* Exercise inputs
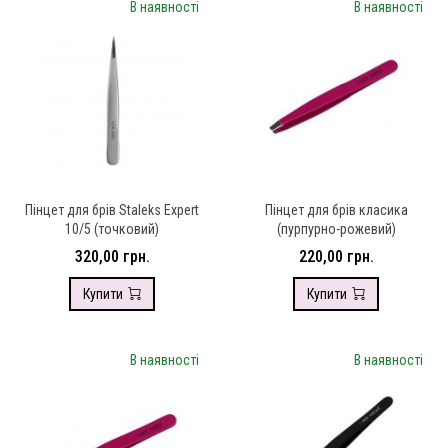
В наявності
В наявності
Пінцет для брів Staleks Expert
Пінцет для брів класика
10/5 (точковий)
(пурпурно-рожевий)
320,00 грн.
220,00 грн.
Купити
Купити
В наявності
В наявності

* How to complete this task
Lay out the text lines from the records above as a numbered list, skipping any blank lines. Leave the pictures out of the answer.

* Answer for the task
1. В наявності
2. В наявності
3. Пінцет для брів Staleks Expert
4. Пінцет для брів класика
5. 10/5 (точковий)
6. (пурпурно-рожевий)
7. 320,00 грн.
8. 220,00 грн.
9. Купити
10. Купити
11. В наявності
12. В наявності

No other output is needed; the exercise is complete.